Dakar, 21 mars 2015 (AFP) - Karim Wade, fils de l’ex-président Abdoulaye Wade, a été choisi samedi par l’ex-parti au pouvoir comme son candidat pour la prochaine présidentielle au Sénégal, gagnant ainsi une stature politique à deux jours du verdict de son procès pour "enrichissement illicite".
"Karim Wade a été choisi par 257 délégués sur 268. Il a été désigné candidat" du Parti démocratique sénégalais (PDS) pour la présidentielle, dont la date n’est pas encore connue, a affirmé à l’AFP Tafsir Thioye, membre de la commission du PDS chargée de recueillir les candidatures. Des propos confirmés par Lamine Bâ, un responsable de la section jeunes.
Au moins huit candidats étaient en lice.
Si Karim Wade, en détention préventive depuis avril 2013 dans une prison de Dakar, était absent du congrès, son père, l’ex-président Abdoulaye Wade, 88 ans, assistait à la réunion. Secrétaire général du PDS, il a dirigé le Sénégal de 2000 à 2012.
Karim Wade, ancien conseiller et ministre de son père, est jugé depuis le 31 juillet 2014 par une cour spéciale pour "enrichissement illicite et corruption". Son jugement est attendu lundi, le parquet ayant requis contre lui sept ans de prison ferme, ainsi qu’une privation des droits civiques.
Des observateurs estiment que la désignation samedi de Karim Wade permet à son camp d’asseoir ses critiques contre un procès selon eux "politique", qui serait destiné à écarter Karim Wade, obstacle sur la route du président Macky Sall vers un second mandat.

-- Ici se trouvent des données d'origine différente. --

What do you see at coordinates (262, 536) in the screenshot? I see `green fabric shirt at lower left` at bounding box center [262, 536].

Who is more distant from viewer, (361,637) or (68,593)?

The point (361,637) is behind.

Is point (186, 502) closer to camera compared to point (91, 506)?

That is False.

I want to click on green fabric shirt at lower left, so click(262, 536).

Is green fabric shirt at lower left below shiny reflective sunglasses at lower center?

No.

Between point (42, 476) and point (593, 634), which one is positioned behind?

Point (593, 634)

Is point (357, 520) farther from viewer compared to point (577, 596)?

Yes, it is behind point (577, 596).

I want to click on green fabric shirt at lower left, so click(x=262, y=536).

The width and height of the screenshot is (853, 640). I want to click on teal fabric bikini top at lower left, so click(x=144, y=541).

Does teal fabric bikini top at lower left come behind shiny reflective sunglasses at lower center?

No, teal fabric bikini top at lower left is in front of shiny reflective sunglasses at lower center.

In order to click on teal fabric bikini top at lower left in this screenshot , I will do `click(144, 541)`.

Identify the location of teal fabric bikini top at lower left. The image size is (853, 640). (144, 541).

Macky Sall, élu en 2012 face à Abdoulaye Wade qui briguait un troisième mandat, a assuré mardi ne pas craindre une éventuelle candidature de Karim Wade.

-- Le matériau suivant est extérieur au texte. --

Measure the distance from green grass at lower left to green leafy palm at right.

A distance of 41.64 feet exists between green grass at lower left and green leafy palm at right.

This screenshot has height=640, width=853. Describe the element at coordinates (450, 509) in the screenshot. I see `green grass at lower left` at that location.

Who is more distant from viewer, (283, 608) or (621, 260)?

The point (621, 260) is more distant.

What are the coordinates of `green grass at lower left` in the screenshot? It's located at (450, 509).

"S’il y a un candidat plus fort que moi que les Sénégalais vont désigner, on en prendra acte", avait-il dit lors d’une rencontre avec les représentants de la presse étrangère au Sénégal, en réponse à une question sur Karim Wade.
Karim Wade est accusé d’avoir illégalement acquis 178 millions d’euros par le biais de montages financiers complexes du temps où il était conseiller puis ministre de son père, ce qu’il nie.
- ’la faute’ au pouvoir -
Le choix de Karim Wade intervient dans une atmosphère fébrile depuis quelques jours au Sénégal, dans l’attente du verdict de la Cour de répression de l’enrichissement illicite (CREI), la juridiction spéciale qui le juge.
Selon les médias locaux, la sécurité a été renforcée à plusieurs endroits de la capitale, en banlieue notamment.
La principale coalition de l’opposition, dont fait partie le PDS, a appelé vendredi ses partisans à se retrouver en masse lundi au palais de justice de Dakar pour soutenir Karim Wade.
Le PDS a également annoncé dans un communiqué la présence à la cour d’Abdoulaye Wade qui "va commenter sur place la décision qui sera rendue".
Abdoulaye Wade a plusieurs fois déclaré qu’il ne permettrait pas une condamnation de son fils, qualifiant la CREI de "machin" et évoquant des manoeuvres pour empêcher Karim Wade de se présenter face à Macky Sall.
Plusieurs membres et responsables du PDS ont été arrêtés ces derniers jours à Dakar dont l’ex-ministre de la Justice El Hadji Amadou Sall, un des avocatsde Karim Wade, pour diverses imputations.
"Si le pays bascule dans la violence, ce ne sera pas la faute de l’opposition mais celle de ceux qui mettent en prison des gens", a déclaré à des journalistes le député de l’opposition, Mamadou Diop Decroix.
Face à ce climat de tensions, "l’Etat va assurer la sécurité des citoyens et des biens", a répondu à la presse le ministre de la Justice, Sidiki Kaba.
"La libre expression sera respectée mais dans le cadre de la loi. La décision qui sera rendue sera celle de la Cour, une décision indépendante", a-t-il ajouté dans une interview au quotidien pro-gouvernemental "Le Soleil".